Немногим больше года он вышел не пенсию и теперь мог все свое время отдавать Пушкину без остатка. Вот и сегодня, вставши в шесть утра, сделал он физическую зарядку, облился в ванной ковшом холодной воды. Жил Соломон по свердловским понятиям просторно, в однокомнатной квартире с ванной, совмещенной, конечно, — и с телефоном. Сел работать, написал четыре страницы нового исследования о городах, которые мог бы посетить Пушкин, — если бы Николай Первый, этот кровавый ублюдок, отпустил бы гения русской литературы в поездку по европейским городам, — о тех отелях, где Пушкин вероятнее всего остановился бы, о тех исторических личностях, с которыми он, вероятнее всего, там повстречался бы, как повлиял бы на их жизнь и на творчество. Работа шла споро, он как раз окончил описание возможного посещения Веймара и собирался, в силу особенностей своей музы, не признающей географических расстояний, начать описывать возможное посещение Кадикса — как зазвонил телефон, и оказались на другом конце провода племянница Софа, а совсем не Ленька, декан хренов, — как подумалось ему, прежде чем взять трубку.

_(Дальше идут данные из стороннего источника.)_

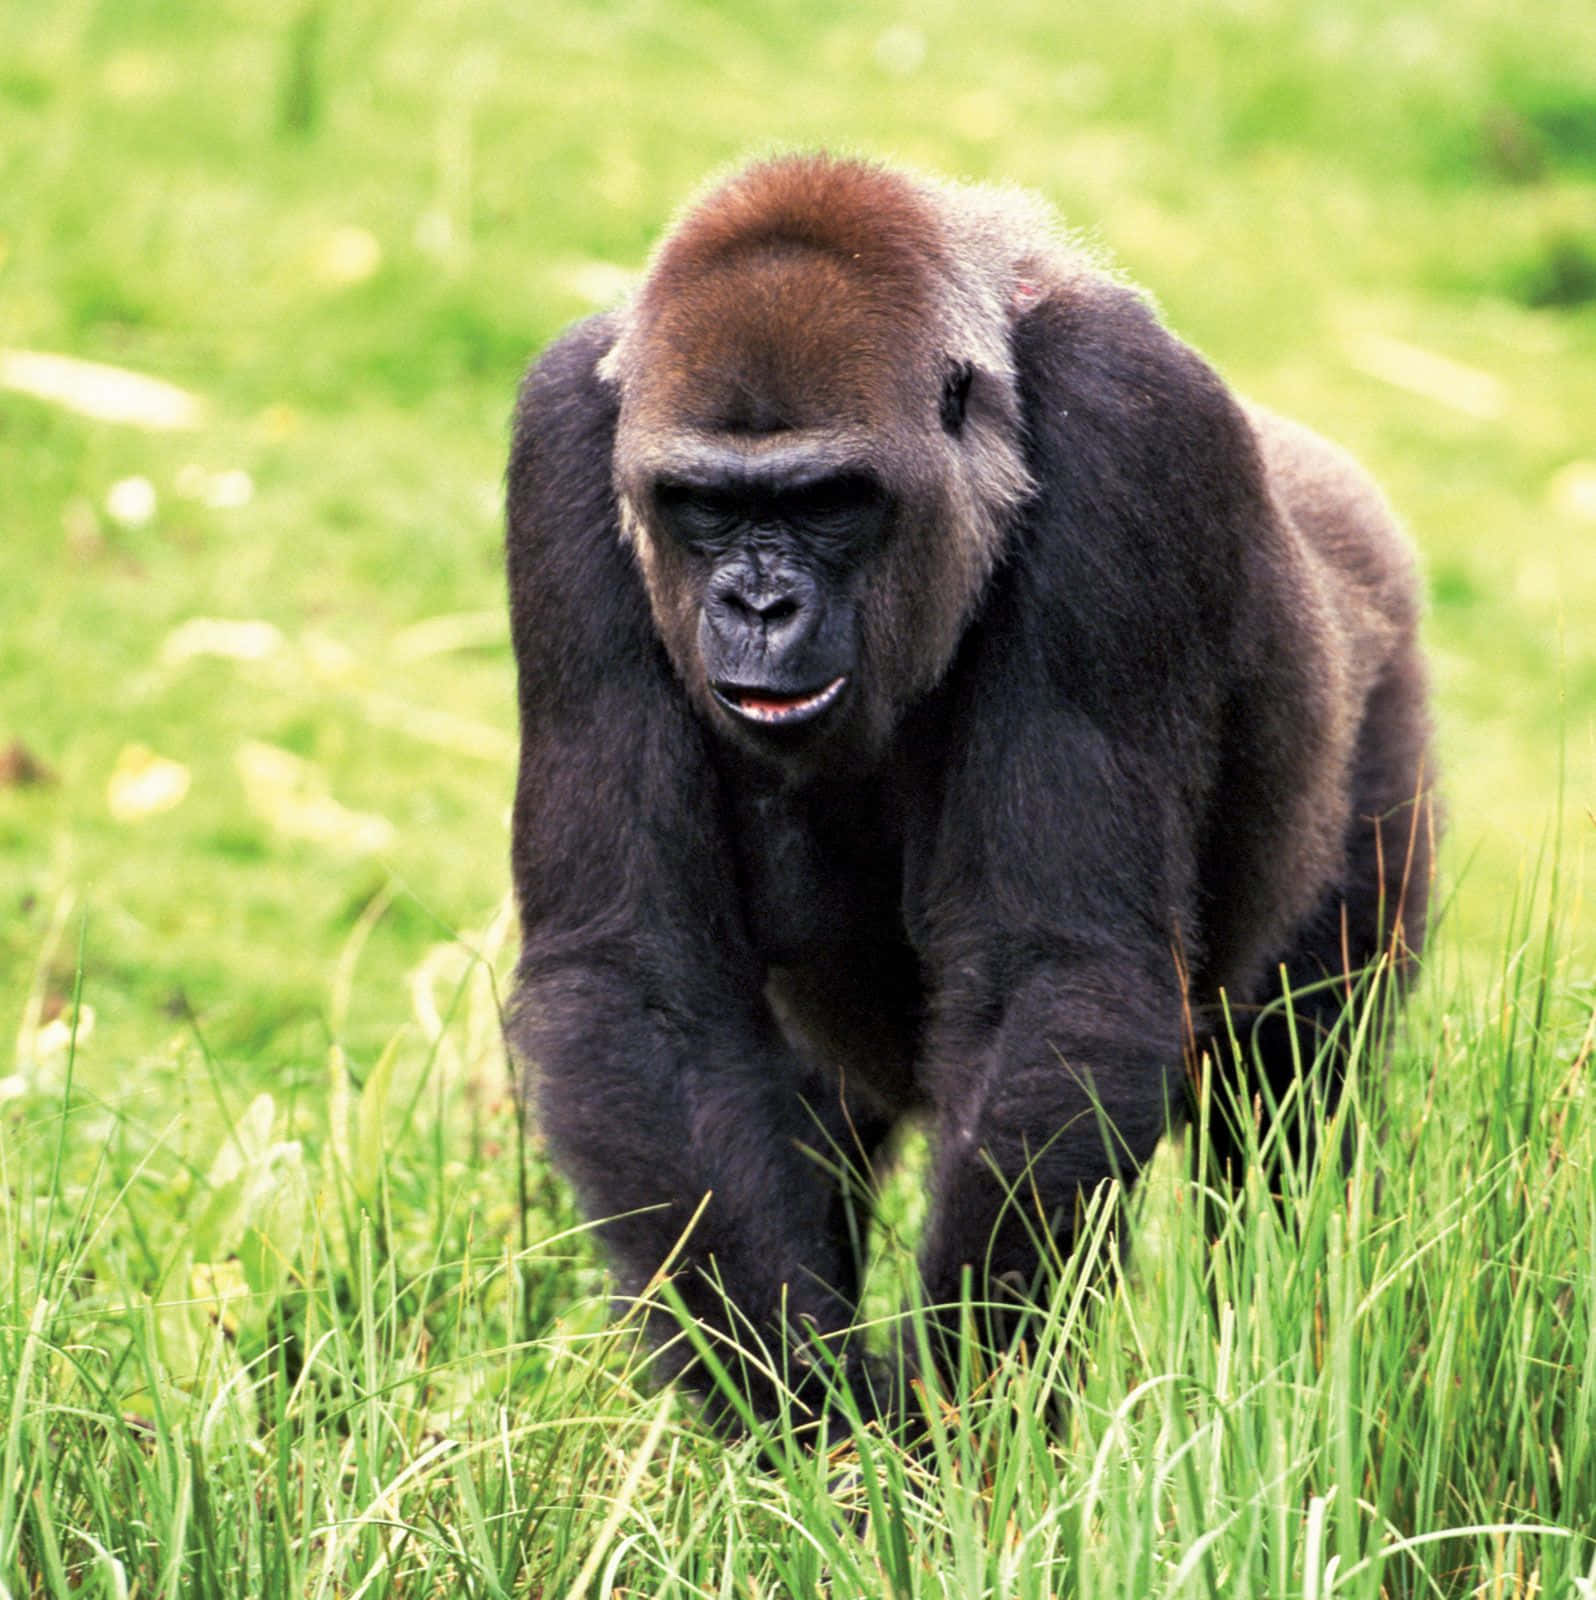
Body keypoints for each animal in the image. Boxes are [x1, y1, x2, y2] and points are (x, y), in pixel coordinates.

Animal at [504, 153, 1434, 1430]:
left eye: (829, 500)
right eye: (704, 504)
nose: (758, 606)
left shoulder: (1128, 424)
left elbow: (1054, 972)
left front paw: (955, 1421)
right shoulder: (562, 440)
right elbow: (638, 978)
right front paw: (798, 1411)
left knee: (1280, 1129)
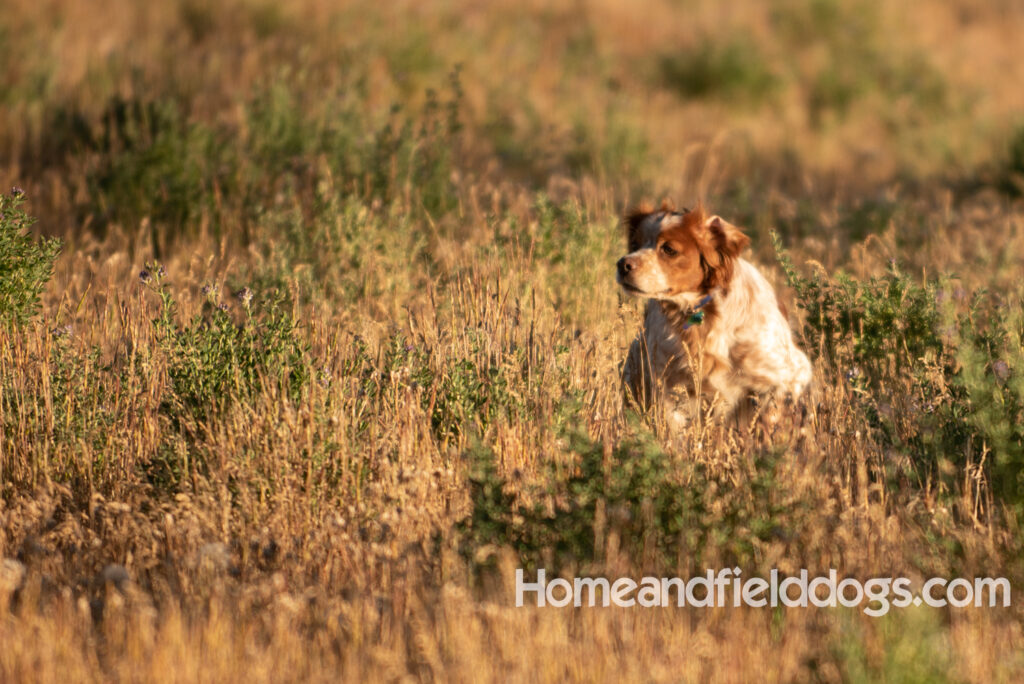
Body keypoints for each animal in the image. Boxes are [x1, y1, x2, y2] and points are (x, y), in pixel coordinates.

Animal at [614, 201, 815, 428]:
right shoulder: (668, 385)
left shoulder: (791, 375)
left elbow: (771, 416)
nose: (622, 265)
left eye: (669, 249)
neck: (702, 314)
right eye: (635, 245)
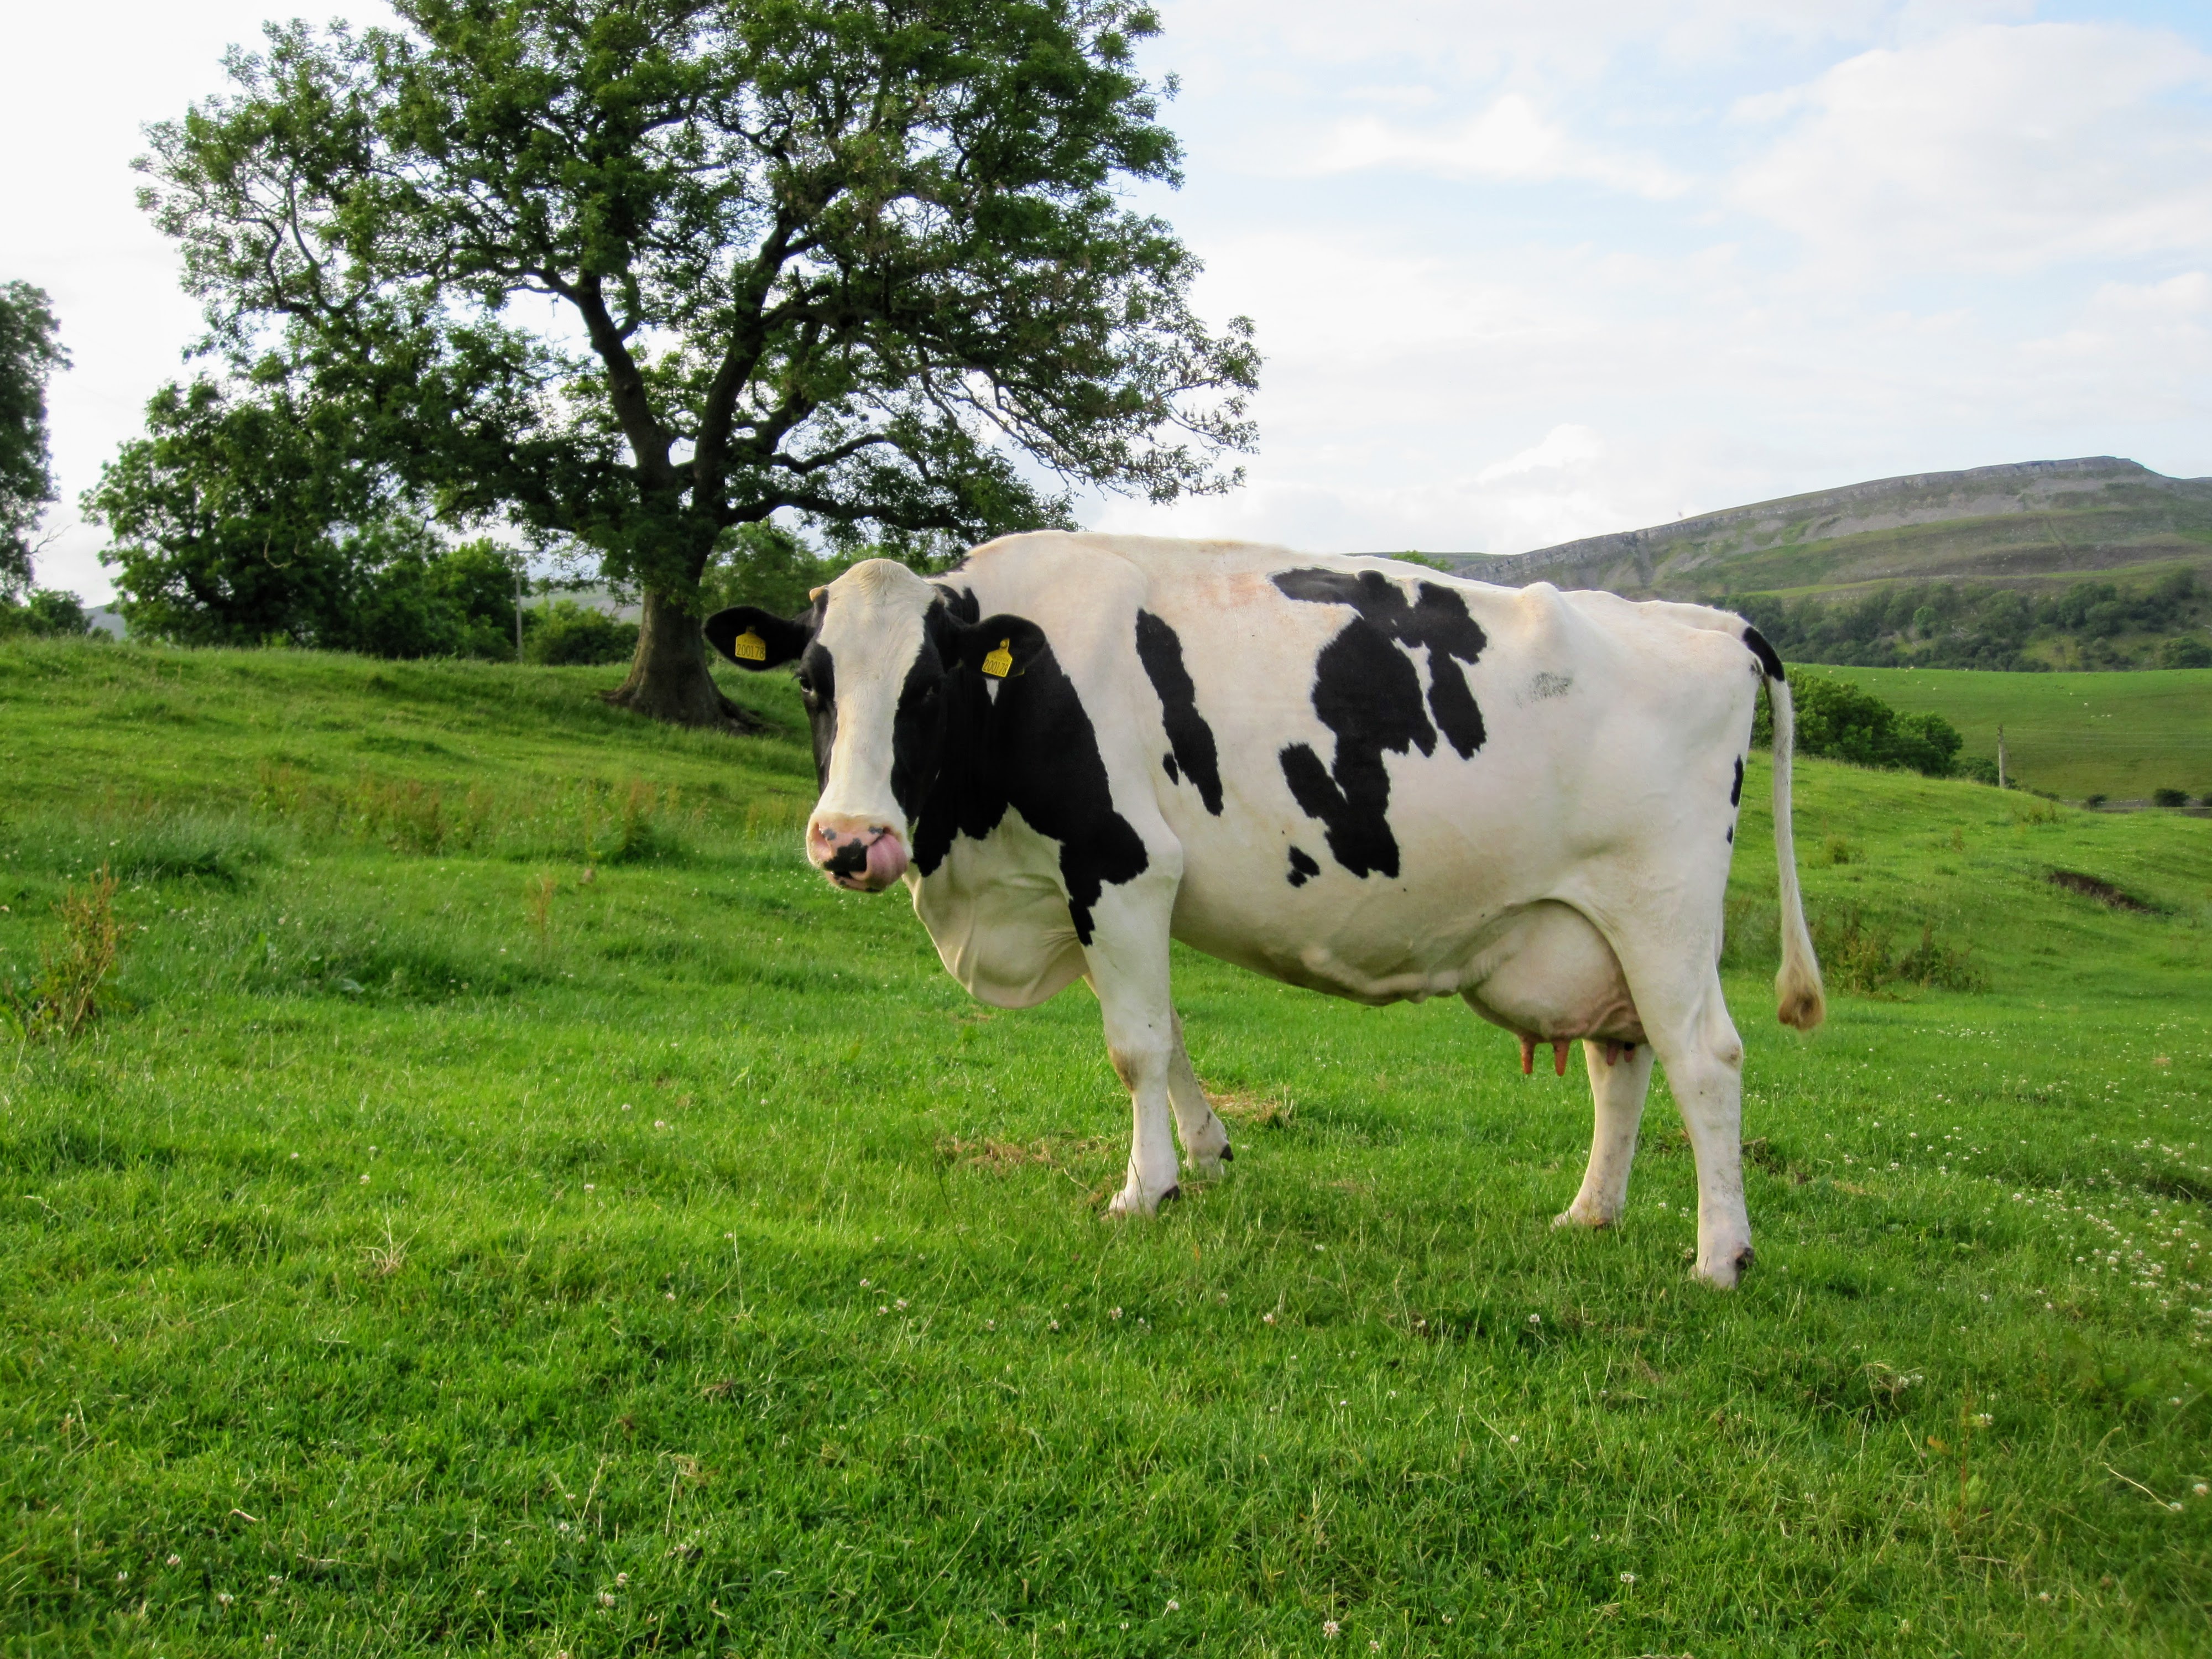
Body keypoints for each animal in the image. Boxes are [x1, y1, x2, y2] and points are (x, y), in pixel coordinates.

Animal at [706, 533, 1824, 1287]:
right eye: (812, 684)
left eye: (930, 688)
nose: (851, 841)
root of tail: (1707, 620)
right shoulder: (1103, 891)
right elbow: (1169, 1034)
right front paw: (1207, 1154)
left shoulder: (1122, 863)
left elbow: (1134, 1048)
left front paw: (1142, 1191)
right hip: (1594, 926)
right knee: (1621, 1061)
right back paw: (1590, 1216)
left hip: (1664, 909)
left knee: (1704, 1058)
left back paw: (1720, 1255)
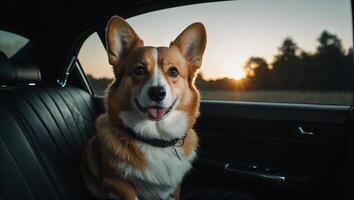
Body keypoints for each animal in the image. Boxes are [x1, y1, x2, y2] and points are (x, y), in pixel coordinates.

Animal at [80, 16, 206, 200]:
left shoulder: (175, 188)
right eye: (139, 70)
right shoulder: (115, 182)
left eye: (173, 72)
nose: (157, 93)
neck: (156, 139)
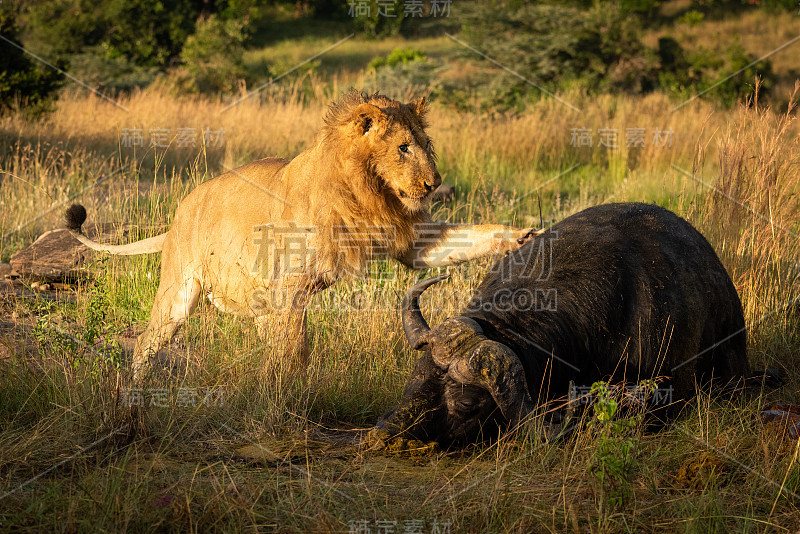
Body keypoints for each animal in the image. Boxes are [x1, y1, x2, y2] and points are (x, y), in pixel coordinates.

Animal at [64, 90, 536, 378]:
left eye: (425, 145)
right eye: (403, 147)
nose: (433, 184)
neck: (365, 192)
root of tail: (178, 215)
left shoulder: (409, 244)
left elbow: (467, 239)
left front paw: (524, 235)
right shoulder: (288, 287)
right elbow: (292, 354)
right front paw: (283, 402)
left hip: (256, 301)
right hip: (180, 293)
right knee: (147, 343)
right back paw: (133, 394)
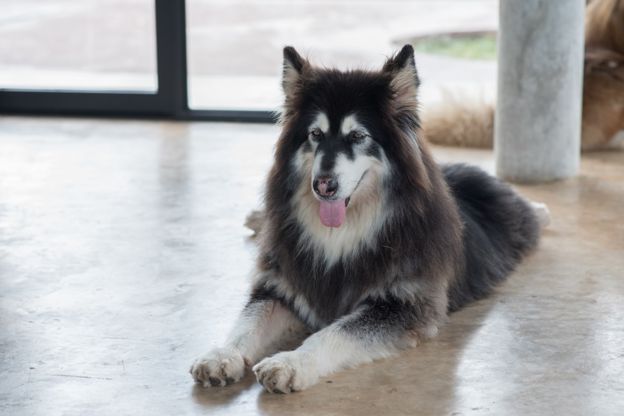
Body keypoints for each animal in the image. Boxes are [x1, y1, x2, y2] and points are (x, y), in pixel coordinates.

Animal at [189, 45, 544, 394]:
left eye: (358, 136)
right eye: (315, 134)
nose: (323, 185)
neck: (345, 231)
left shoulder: (404, 305)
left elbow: (333, 332)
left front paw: (291, 363)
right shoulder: (281, 285)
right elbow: (246, 323)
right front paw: (222, 355)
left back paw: (542, 209)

Долго и по-семейному расспрашивала о здоровье, Соломон даже растрогался, потом о работе, очень интересовалась пушкинским временем, особенно декабристами, обстоятельствами восстания на Сенатской, задавала немного наивные вопросы — к примеру, отчего это все так внезапно случилось, — и когда он объяснил ей, что внезапно было не восстание, а весть о смерти Александра Первого, сказал ей также, что умер царь Александр, как точно теперь известно, от дурной болезни, вообще все в этой поганой династии были либо алкоголиками, либо английскими шпионами, либо наркоманами, либо импотентами, либо… Соломон чуть не сказал «сектантами-скопцами», но что-то не вспомнил доказуемого примера. Софа очень попросила дать ей почитать что-нибудь об этом периоде, и еще ее зачем-то интересовал легендарный шарлатан Серафим Саровский. С этой последней просьбой Соломон помочь не мог ничем, а по остальному имелось у него все что душе угодно — с поправкой, конечно, на то, что не все авторы стояли на истинно правильной точке зрения. Договорились, что она зайдет к пяти — когда он работать закончит.